FREQUENTLY ASKED QUESTIONS: Wiping The Slate Clean
Generally, only persons under eighteen years of age at the time of their arrest and whose cases were heard in the juvenile court are eligible to have their arrest record "expunged" and sealed. Expungement means that all records of a juvenile court adjudication can be sealed -- except to certain members of law enforcement and agencies of the federal government.
For adults, the law does permit the court to dismiss the charge if the person in question has successfully fulfilled the conditions of probation for the entire period of probation or in rare cases where it is in the interests of justice to do so. A request for this dismissal is known as a 1203.4 PC motion. There are some types of offenses which are not subject to this kind of dismissal.
Getting a conviction dismissed relieves a person of some of the penalties and problems associated with a conviction. Some consequences do remain: the conviction may still be used to increase a sentence for any new conviction a person may receive in the future. For example, the conviction could be alleged as a "strike" prior under the Three Strikes Law, or it may be used to turn a misdemeanor charge into a felony. Possession or ownership of firearms remains unlawful. and the conviction must be disclosed in response to any direct question contained in any questionnaire or application for public office, for state or local license, or contracting with the California State Lottery. In most cases, a person will not be relieved of his or her duty to register as a sex offender.
Probation officers may make application to set aside a conviction. The Public Defender will represent people making this motion.
For further information, contact the Public Defender Branch Office in the courthouse where the conviction occurred. (Click here for a list of our offices.) The court may require the person to pay a fee for having his or her plea or verdict set aside and/or for the cost of the services of the Public Defender if the court determines that the person has the ability to pay.
|How do I get a Certificate of Rehabilitation?
A Certificate of Rehabilitation generally allows a person convicted of a felony (and very limited misdemeanor sex crimes which require registration) to have some of his or her civil and political rights of citizenship restored. The granting of a Certificate of Rehabilitation also serves as a plea to the Governor for a pardon. In order to qualify for a Certificate of Rehabilitation, a person must establish that he or she has lived an honest and upright life, and that at least seven years have passed since the completion of the sentence. If the person has been placed on probation, the seven year period starts on the date of the grant of probation. If the person has been sentenced to prison and was placed on parole, the seven year period begins when the person is actually paroled.
The individual requesting the certificate must have resided in California for the past five years. Individuals convicted of some crimes, such as those that carry mandatory life parole terms and certain sex offenses, are not eligible for a Certificate of Rehabilitation.
The Public Defender will prepare the Certificate of Rehabilitation motion and represent the person requesting it in court. For further information, please contact the Certificate of Rehabilitation Paralegal at the Office of the Los Angeles County Public Defender, 210 West Temple Street, 19th Floor, Los Angeles, CA 90012, (213) 974-3057.

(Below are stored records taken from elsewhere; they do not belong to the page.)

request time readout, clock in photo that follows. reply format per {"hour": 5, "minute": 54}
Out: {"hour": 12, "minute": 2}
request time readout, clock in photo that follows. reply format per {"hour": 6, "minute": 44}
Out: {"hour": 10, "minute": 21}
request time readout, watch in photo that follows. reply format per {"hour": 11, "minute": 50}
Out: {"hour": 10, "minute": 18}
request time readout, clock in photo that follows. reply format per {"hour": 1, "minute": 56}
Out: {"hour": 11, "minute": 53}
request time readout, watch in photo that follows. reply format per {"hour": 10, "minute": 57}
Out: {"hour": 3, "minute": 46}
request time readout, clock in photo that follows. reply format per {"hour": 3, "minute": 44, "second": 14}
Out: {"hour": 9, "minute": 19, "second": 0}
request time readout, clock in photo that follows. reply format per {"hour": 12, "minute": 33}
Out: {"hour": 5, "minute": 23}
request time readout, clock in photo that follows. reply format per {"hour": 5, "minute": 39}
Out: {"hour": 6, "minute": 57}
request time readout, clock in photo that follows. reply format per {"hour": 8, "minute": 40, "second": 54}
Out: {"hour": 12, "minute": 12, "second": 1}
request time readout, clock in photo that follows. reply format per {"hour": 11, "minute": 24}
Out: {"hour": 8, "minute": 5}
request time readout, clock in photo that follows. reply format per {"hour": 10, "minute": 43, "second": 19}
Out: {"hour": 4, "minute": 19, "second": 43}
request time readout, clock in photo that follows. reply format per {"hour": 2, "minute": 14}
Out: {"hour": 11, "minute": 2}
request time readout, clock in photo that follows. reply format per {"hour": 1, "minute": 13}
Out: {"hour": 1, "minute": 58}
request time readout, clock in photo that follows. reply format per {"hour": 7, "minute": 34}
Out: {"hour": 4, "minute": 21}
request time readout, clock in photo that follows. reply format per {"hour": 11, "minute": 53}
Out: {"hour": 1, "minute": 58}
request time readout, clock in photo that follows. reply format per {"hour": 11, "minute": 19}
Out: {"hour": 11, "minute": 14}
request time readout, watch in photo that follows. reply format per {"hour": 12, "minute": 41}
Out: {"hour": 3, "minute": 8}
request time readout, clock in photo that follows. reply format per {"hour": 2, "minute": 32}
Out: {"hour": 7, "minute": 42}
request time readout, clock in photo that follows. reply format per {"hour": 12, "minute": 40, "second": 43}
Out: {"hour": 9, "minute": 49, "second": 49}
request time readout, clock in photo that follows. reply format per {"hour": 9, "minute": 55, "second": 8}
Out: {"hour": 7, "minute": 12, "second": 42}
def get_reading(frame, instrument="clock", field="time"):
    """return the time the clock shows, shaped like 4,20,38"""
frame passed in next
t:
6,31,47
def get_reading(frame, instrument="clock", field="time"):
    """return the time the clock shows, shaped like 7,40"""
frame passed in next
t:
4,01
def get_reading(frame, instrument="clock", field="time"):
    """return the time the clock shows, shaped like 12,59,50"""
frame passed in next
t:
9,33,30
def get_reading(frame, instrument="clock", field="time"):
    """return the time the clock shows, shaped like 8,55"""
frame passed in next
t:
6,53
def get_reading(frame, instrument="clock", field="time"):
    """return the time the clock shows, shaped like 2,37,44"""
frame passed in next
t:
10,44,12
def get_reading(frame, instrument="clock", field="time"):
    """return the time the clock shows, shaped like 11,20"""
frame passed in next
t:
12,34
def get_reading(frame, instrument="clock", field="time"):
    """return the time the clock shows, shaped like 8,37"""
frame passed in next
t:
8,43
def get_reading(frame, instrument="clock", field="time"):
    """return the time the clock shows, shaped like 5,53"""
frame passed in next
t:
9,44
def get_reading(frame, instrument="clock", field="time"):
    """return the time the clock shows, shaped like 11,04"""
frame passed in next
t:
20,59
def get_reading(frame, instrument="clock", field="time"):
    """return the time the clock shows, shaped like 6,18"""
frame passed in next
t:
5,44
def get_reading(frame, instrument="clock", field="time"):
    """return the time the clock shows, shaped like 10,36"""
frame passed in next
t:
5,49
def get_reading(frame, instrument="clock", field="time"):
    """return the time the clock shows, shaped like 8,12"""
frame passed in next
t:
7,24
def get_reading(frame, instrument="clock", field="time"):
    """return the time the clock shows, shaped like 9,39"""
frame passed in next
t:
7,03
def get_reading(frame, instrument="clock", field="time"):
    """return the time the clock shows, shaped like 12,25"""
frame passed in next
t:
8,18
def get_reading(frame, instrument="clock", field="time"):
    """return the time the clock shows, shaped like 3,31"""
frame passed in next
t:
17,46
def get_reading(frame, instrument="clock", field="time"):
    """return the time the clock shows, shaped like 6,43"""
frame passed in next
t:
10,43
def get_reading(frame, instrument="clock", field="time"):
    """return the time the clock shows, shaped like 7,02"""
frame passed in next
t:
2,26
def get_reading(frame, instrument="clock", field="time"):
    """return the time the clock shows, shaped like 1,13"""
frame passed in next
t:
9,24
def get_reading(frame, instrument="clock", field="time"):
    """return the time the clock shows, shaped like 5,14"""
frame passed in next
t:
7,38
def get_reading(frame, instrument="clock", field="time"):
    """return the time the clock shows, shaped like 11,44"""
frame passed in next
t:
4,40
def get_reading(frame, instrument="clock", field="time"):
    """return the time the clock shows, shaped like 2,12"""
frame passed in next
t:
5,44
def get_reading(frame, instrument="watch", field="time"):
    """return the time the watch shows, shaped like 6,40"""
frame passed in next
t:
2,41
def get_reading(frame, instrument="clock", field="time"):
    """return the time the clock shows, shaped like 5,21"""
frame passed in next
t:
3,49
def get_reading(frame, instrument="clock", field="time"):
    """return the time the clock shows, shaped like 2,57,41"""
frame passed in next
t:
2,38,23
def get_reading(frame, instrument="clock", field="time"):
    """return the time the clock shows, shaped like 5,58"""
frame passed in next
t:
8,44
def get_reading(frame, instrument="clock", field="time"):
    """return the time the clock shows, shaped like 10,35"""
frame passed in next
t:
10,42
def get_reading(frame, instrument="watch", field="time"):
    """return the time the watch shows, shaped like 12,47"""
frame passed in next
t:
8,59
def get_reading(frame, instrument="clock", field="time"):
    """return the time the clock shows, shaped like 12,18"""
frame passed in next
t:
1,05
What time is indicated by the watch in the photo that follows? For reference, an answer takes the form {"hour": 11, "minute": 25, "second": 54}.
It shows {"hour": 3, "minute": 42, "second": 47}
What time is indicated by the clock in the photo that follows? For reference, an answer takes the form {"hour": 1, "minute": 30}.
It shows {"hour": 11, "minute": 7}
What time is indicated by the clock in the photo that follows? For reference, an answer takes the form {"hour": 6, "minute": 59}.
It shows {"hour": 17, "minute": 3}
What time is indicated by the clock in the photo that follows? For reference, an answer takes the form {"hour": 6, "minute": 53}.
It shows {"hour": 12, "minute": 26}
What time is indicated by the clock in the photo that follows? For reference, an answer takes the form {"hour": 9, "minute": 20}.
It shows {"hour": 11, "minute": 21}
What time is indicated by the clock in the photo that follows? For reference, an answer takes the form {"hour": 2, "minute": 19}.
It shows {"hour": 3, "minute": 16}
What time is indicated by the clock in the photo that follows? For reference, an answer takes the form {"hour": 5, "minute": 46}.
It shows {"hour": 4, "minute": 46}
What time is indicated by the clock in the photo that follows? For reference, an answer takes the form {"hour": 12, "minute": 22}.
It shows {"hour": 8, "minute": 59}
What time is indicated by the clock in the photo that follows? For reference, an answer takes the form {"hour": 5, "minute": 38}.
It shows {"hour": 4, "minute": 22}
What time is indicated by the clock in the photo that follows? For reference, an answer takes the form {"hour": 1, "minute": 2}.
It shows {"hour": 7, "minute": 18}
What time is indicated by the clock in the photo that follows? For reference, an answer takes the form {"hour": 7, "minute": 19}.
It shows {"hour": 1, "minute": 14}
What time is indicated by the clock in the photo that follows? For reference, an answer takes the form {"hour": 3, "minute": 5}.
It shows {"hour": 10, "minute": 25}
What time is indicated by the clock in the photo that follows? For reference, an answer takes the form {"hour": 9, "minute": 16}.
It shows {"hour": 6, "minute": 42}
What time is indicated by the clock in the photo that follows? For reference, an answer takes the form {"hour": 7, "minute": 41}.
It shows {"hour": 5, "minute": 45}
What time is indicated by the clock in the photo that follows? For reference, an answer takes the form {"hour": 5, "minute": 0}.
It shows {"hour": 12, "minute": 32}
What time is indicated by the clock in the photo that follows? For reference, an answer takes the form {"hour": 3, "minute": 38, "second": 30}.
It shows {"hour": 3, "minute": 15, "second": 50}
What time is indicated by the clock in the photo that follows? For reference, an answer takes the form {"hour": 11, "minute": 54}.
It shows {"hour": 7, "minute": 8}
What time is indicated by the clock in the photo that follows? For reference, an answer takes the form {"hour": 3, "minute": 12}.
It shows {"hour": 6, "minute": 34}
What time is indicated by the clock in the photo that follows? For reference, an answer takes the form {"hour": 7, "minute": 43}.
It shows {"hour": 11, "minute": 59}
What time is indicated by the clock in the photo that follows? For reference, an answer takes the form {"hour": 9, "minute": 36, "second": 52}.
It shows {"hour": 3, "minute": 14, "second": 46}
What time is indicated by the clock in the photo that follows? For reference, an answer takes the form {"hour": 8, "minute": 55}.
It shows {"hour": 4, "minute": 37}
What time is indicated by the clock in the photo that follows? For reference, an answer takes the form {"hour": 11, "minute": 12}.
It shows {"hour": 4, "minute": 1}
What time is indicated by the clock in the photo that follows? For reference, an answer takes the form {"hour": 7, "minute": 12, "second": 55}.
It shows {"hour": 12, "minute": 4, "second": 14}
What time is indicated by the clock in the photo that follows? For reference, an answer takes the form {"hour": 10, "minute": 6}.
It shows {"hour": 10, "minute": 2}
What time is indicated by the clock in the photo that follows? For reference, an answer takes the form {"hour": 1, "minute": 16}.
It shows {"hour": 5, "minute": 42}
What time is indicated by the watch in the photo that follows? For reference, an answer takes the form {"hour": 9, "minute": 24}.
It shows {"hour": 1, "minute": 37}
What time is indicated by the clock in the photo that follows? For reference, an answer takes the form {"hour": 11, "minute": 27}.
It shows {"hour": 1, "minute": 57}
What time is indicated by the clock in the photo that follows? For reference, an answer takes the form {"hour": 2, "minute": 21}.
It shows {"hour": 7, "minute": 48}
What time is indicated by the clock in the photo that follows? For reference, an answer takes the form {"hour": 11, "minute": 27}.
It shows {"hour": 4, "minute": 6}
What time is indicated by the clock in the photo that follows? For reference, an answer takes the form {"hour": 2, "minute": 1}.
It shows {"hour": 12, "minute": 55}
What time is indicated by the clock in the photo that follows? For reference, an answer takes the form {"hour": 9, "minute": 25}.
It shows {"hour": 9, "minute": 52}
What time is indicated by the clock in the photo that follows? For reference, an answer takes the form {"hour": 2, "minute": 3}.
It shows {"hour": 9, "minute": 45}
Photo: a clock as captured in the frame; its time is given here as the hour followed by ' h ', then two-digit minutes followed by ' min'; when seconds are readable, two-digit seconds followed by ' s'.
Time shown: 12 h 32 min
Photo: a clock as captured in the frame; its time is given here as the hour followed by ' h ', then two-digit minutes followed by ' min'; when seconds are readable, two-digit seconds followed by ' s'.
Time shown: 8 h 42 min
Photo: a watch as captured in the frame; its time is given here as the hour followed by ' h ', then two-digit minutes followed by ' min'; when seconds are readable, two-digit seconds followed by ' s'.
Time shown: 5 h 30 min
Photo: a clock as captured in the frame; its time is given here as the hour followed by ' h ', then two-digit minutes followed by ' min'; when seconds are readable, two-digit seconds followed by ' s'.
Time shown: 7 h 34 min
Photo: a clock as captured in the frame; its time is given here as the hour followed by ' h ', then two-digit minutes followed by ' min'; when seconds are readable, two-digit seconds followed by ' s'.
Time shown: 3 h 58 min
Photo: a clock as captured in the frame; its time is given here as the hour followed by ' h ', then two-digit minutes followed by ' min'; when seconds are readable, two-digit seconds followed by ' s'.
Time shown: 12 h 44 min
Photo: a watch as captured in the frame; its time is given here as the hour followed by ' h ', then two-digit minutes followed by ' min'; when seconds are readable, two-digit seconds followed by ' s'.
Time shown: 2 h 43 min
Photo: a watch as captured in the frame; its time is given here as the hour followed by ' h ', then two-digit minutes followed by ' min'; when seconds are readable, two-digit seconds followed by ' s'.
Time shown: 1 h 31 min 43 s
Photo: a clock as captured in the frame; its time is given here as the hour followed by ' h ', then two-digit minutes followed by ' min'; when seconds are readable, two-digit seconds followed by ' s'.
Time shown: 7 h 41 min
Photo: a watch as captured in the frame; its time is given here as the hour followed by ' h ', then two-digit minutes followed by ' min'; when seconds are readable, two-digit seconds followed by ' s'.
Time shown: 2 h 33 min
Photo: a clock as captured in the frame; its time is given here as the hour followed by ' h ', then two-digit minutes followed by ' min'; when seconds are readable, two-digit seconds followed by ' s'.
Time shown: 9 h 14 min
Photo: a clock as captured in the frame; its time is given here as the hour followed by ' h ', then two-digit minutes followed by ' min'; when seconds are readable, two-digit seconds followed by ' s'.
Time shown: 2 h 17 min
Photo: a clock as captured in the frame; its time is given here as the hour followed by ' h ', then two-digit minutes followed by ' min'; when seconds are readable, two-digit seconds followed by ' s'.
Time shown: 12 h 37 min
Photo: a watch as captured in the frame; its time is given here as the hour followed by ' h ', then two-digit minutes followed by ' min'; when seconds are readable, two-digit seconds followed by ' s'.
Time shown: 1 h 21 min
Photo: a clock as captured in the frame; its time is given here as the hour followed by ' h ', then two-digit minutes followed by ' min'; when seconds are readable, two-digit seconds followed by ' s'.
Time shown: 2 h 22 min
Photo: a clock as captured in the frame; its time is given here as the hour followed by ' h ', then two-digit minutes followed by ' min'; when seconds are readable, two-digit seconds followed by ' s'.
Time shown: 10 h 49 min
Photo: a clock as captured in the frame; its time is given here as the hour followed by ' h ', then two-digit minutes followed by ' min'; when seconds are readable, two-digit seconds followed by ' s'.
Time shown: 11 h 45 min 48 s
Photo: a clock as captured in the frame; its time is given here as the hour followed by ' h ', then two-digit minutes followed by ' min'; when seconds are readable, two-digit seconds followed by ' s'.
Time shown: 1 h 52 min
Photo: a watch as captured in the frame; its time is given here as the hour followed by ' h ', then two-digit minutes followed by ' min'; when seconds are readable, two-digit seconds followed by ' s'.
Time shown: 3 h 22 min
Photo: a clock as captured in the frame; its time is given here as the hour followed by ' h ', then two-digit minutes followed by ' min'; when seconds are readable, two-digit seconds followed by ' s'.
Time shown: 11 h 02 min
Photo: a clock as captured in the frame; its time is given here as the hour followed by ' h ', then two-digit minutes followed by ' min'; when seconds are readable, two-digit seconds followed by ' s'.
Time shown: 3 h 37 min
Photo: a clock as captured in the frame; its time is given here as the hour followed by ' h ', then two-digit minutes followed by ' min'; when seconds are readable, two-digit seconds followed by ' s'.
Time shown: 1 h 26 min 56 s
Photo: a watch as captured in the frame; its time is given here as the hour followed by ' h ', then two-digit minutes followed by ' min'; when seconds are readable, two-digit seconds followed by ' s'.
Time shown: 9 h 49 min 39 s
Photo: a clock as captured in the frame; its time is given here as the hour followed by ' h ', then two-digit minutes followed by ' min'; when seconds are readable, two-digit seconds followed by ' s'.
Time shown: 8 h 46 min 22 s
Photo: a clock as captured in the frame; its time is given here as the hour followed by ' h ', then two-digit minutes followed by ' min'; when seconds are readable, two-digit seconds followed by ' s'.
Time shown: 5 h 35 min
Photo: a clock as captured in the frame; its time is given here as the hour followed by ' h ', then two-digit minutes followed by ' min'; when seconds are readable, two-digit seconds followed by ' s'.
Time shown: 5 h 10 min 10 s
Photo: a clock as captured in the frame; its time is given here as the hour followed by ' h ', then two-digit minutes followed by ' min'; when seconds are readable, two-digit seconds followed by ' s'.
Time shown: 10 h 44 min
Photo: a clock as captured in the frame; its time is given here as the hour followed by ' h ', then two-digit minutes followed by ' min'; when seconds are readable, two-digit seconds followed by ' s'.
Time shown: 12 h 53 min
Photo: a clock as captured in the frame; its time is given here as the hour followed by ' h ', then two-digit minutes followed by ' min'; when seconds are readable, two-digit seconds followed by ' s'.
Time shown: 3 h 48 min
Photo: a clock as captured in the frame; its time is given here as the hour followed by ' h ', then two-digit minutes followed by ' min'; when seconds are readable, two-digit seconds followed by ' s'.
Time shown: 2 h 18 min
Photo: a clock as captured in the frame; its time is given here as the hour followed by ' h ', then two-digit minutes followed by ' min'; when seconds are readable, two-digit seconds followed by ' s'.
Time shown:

How do I get a "finding of factual innocence?"
If you were arrested and no charges were filed against you, or you were charged but not convicted and the case against you was dismissed, or you were acquitted after a trial, you can petition the court for a "finding of factual innocence," known as a 851.8 PC Motion. The Penal Code states that "In any court hearing to determine the factual innocence of a party, the initial burden of proof shall rest with the petitioner to show that no reasonable cause exists to believe that the arrestee committed the offense for which the arrest was made." If the court does makes such a finding, you can truthfully answer that the arrest never happened. The Public Defender's Office will help you ask the court for a finding of factual innocence.